Assessment of Mature TGF-β Formation
Mature TGF-β formation was assessed by 3 methods: immunoblotting, ELISA, and cell proliferation–inhibiting activity. For immunoblotting, the BAECs were cultured for 12 hours with or without a shear stress of 15 dyne/cm2. The medium (40 mL) conditioned by the culture was immunoprecipitated with mouse anti–TGF-β antibody (R & D Systems) at 4°C for 3 hours and then with protein G–Sepharose 4FF (Amersham Pharmacia) for 1.5 hours. Proteins eluted from the Sepharose were separated by a 10% SDS-PAGE under a nonreducing condition and then blotted onto a nitrocellulose membrane for probing with rabbit anti-human TGF-β1 antiserum (Santa Cruz Biotech) at a dilution of 1:350.

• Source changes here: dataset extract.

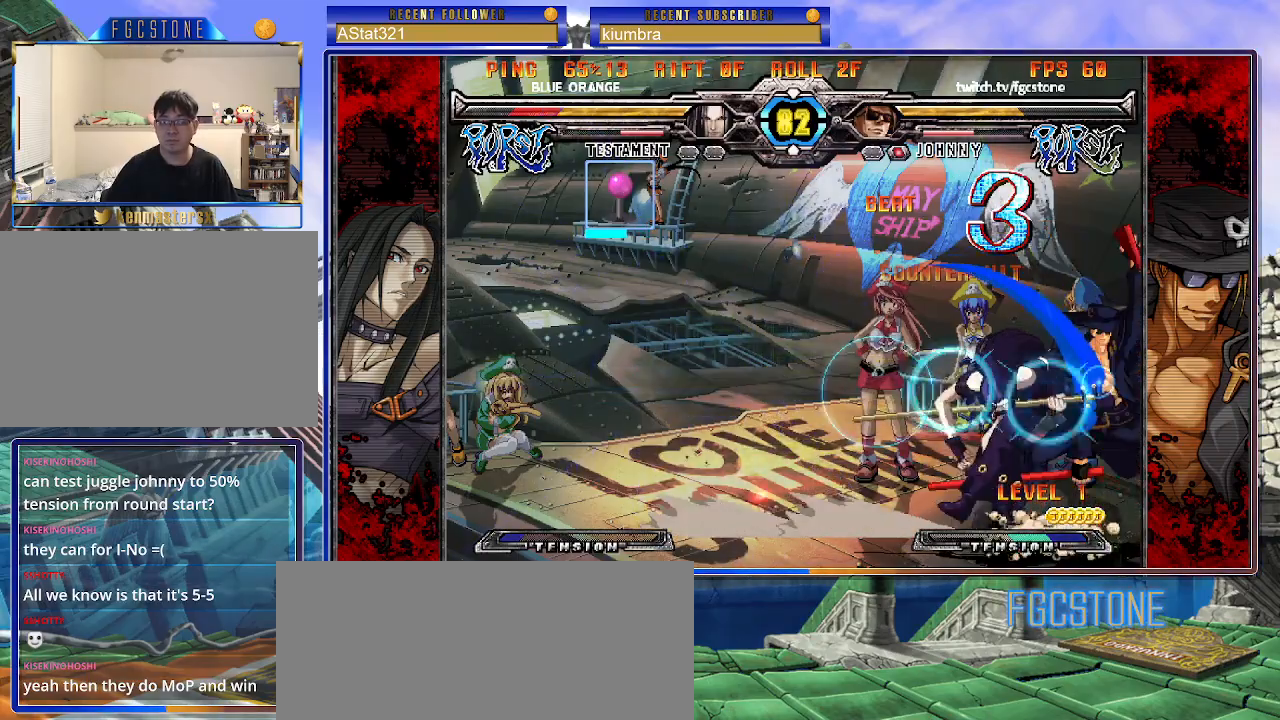
{"buttons": ["S"], "left_stick": "right", "events": [[267, "K", "down"], [333, "K", "up"], [433, "S", "down"]]}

To suppress proteolytic activity in each cell lysate, we used the furin inhibitor decanoyl-arginyl-valyl-lysyl-arginyl-chloromethylketone (decRVKR-CMK, a kind gift of Dr W. Garten, Philips University, Marburg, Germany). The inhibitor was used at a final concentration of 25 μmol/L, which did not affect the cell viability up to 12 hours.11 The potency of the inhibitor was assessed by pyr-Arg-Thr-Lys-Arg-methylcoumarylamide (Peptide Institute) as a substrate.11
ELISA was performed by using a Quantikine Human TGF-β1 Assay Kit (R & D Systems) in which a soluble TGF-β type II receptor–precoated multiwell plate was used to absorb the TGF-β1.
TGF-β bioactivity was measured by a growth inhibition assay. Mink lung Mv1Lu cells (CCL64, American Tissue Culture Collection) were plated in 24-well plates at a density of 2×104 cells per well in 0.5 mL DMEM with 10% FBS. Sixteen hours after the addition of the conditioned medium, cells were incubated with 1.0 μCi/mL [3H]thymidine for 2 hours, and the radioactive counts incorporated into DNA were then determined.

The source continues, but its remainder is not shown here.